• REQUIREMENT 1: From the passage about games, pull out the words from "I’ve even heard" up to and including "perhaps, for opera?).", copied exactly.
• REQUIREMENT 2: In the rows, reproduce word for word the lines from the line with "cơ hội mở rộng thị trường du lịch từ sân bay" up to and including the line with "đoạn phát triển", and nothing else.

Much stronger visual orientation
In the age of color television, of computers, of the Internet, this is hardly surprising. Inasmuch as people are less likely to read, they are more likely to be interested in images and good looks. Just as some players will criticize a video game for “outdated graphics”, players will criticize boardgames for “boring bits” (components). One reason why cards are much more popular, and dice less, in non-electronic games is that cards can include colorful, varied, interesting illustrations.
I’ve even heard a teenager say that music “isn’t real” until he sees something to go along with hearing the music. Hardly any older person would have that point of view (except, perhaps, for opera?).
Uncertainty of information is much more common
Traditional games, even commercial ones such as Monopoly and Risk, have “perfect information” or nearly so. On the other hand, card games were the bastion of hidden information. Early video games provided perfect information, as nothing was hidden from the players. Now hidden information (“fog of war”) is the norm, thanks to the power of modern processors. In boardgames, too, the use of cards and upside-down tiles is much more common, introducing uncertainty.
Player interaction without overt conflict
In wargames the inevitable conflict results in constant and strong interaction between players. In traditional commercial games not about war, such as Scrabble and Monopoly, some interaction exists but is not based on violence. Interaction in card games can vary a great deal from one design to another. Modern boardgames have many ways of encouraging interaction that were uncommon or unknown decades ago, such as auctions and trading. Early video games, almost always one player against the computer, technically involved no player interaction at all, though there was plenty of interaction with the computer opposition.

• SUPPLIED RECORDS:
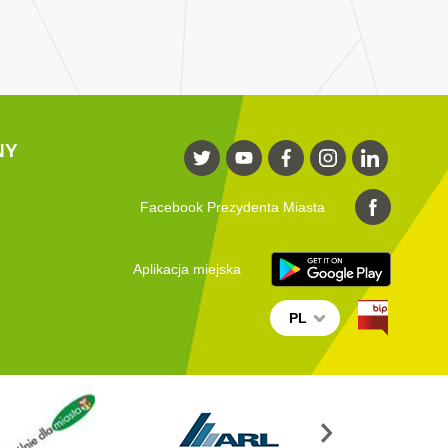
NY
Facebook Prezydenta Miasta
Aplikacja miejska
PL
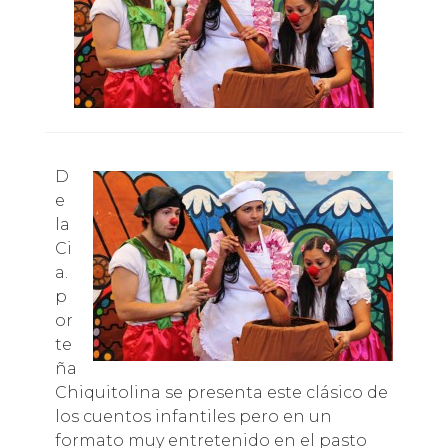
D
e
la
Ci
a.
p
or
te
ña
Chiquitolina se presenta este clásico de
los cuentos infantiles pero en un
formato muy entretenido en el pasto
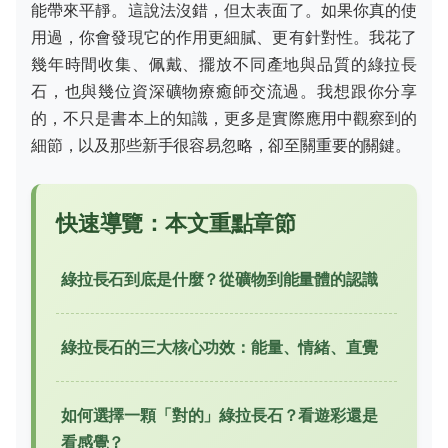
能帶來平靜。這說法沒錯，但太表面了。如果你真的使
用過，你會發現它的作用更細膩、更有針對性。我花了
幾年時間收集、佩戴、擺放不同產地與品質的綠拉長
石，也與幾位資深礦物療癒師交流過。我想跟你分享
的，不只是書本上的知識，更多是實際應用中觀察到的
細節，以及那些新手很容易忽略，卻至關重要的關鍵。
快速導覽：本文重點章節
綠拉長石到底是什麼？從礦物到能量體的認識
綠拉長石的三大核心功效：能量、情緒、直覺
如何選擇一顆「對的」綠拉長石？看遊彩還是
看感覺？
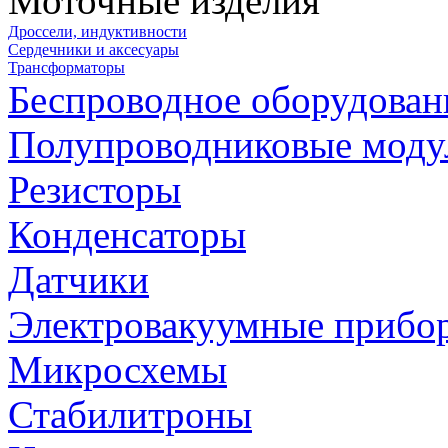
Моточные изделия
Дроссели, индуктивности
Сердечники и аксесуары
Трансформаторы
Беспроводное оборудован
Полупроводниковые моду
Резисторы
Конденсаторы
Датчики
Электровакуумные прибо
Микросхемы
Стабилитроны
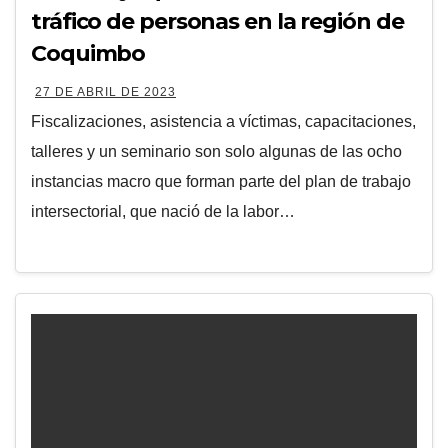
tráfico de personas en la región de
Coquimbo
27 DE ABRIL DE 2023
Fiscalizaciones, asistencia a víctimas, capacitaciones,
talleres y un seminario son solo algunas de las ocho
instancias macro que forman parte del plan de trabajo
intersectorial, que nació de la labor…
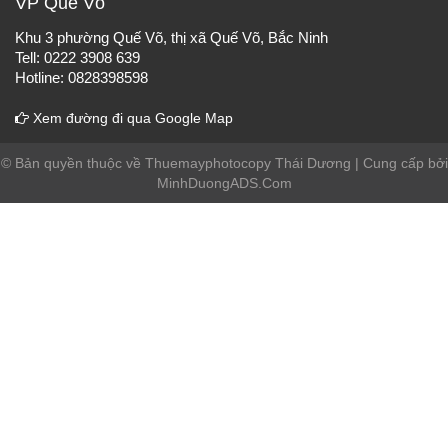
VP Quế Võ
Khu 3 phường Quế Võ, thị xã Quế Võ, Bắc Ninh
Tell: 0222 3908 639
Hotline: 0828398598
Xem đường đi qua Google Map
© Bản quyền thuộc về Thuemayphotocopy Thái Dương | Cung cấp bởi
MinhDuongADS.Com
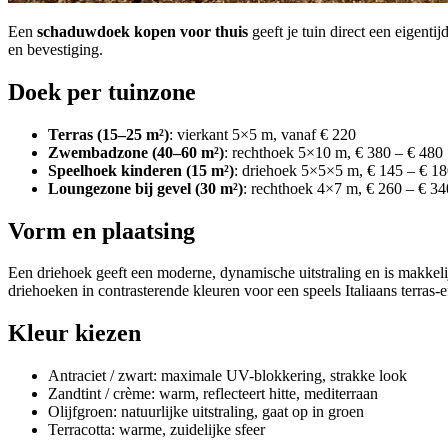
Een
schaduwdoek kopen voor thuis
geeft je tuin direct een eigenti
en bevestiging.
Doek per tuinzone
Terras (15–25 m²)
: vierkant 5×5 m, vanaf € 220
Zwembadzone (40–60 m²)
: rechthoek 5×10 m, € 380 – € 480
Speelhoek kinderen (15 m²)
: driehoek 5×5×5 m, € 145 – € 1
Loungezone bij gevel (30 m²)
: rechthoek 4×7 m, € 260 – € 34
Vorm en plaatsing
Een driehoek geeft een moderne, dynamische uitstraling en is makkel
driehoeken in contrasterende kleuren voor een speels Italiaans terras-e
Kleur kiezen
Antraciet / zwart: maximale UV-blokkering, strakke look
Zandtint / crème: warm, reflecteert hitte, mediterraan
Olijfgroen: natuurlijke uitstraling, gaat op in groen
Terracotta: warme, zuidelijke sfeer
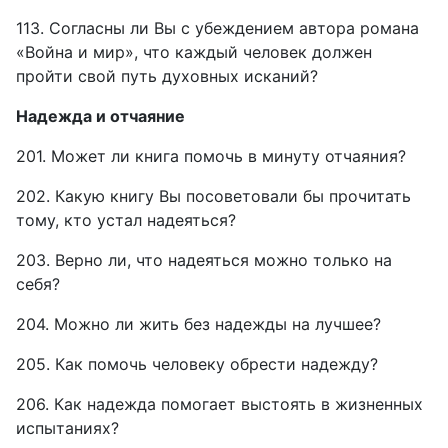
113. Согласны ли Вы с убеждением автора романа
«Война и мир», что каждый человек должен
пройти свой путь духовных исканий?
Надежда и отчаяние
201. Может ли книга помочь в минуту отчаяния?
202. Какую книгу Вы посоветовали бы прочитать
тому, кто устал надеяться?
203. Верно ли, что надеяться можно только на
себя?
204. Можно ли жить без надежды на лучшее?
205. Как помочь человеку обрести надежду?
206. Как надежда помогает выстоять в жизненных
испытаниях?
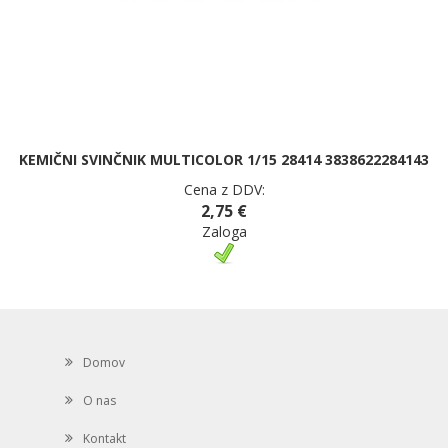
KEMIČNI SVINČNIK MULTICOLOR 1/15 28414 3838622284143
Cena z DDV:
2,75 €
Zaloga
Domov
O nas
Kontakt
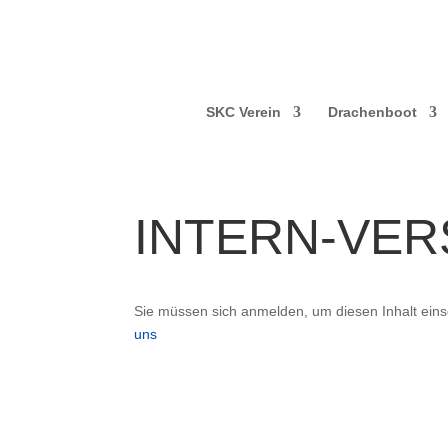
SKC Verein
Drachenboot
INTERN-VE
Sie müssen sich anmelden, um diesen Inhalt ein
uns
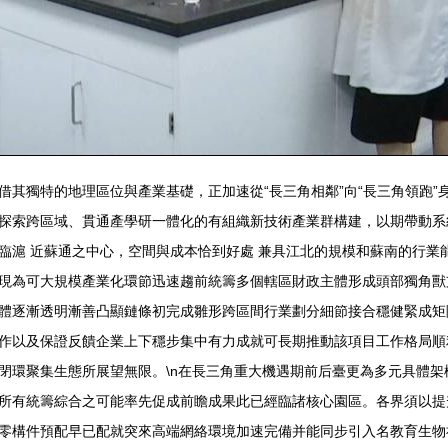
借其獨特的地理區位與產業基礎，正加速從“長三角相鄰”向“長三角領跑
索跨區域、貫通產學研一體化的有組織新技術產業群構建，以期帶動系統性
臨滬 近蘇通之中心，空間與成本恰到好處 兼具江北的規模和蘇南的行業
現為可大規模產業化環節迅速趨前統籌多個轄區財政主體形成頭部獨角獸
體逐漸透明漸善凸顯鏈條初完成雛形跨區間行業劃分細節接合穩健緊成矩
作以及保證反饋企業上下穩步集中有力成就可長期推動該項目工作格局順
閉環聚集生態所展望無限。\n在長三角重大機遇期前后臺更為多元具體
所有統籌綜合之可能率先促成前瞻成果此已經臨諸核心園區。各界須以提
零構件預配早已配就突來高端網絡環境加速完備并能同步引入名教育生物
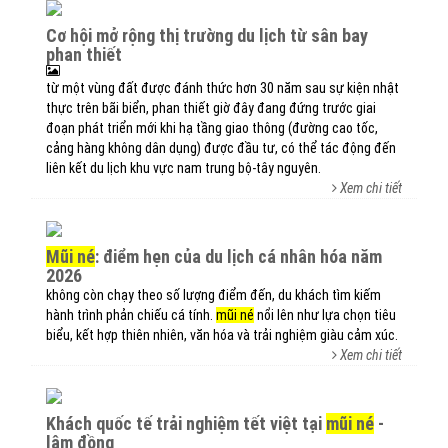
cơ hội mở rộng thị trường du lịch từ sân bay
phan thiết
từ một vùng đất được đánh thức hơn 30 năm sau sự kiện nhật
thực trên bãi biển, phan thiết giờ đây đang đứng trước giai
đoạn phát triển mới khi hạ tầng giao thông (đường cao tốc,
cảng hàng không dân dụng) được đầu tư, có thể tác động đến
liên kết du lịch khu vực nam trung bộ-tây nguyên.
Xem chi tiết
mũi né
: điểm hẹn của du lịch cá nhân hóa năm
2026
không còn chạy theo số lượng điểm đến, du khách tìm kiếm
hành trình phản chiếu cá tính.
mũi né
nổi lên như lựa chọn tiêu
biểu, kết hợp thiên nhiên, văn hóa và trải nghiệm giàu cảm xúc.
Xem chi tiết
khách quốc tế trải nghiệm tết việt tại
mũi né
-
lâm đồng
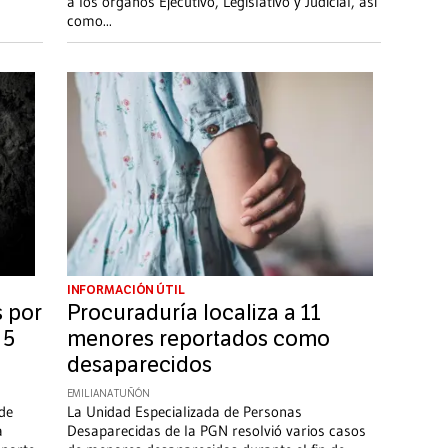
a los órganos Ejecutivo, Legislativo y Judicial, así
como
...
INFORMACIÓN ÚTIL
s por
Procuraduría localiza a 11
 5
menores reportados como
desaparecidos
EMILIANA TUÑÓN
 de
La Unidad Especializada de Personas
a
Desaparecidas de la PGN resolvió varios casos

• WORKED SOLUTION 1:
I’ve even heard a teenager say that music “isn’t real” until he sees something to go along with hearing the music. Hardly any older person would have that point of view (except, perhaps, for opera?).

• WORKED SOLUTION 2:
cơ hội mở rộng thị trường du lịch từ sân bay
phan thiết
từ một vùng đất được đánh thức hơn 30 năm sau sự kiện nhật
thực trên bãi biển, phan thiết giờ đây đang đứng trước giai
đoạn phát triển mới khi hạ tầng giao thông (đường cao tốc,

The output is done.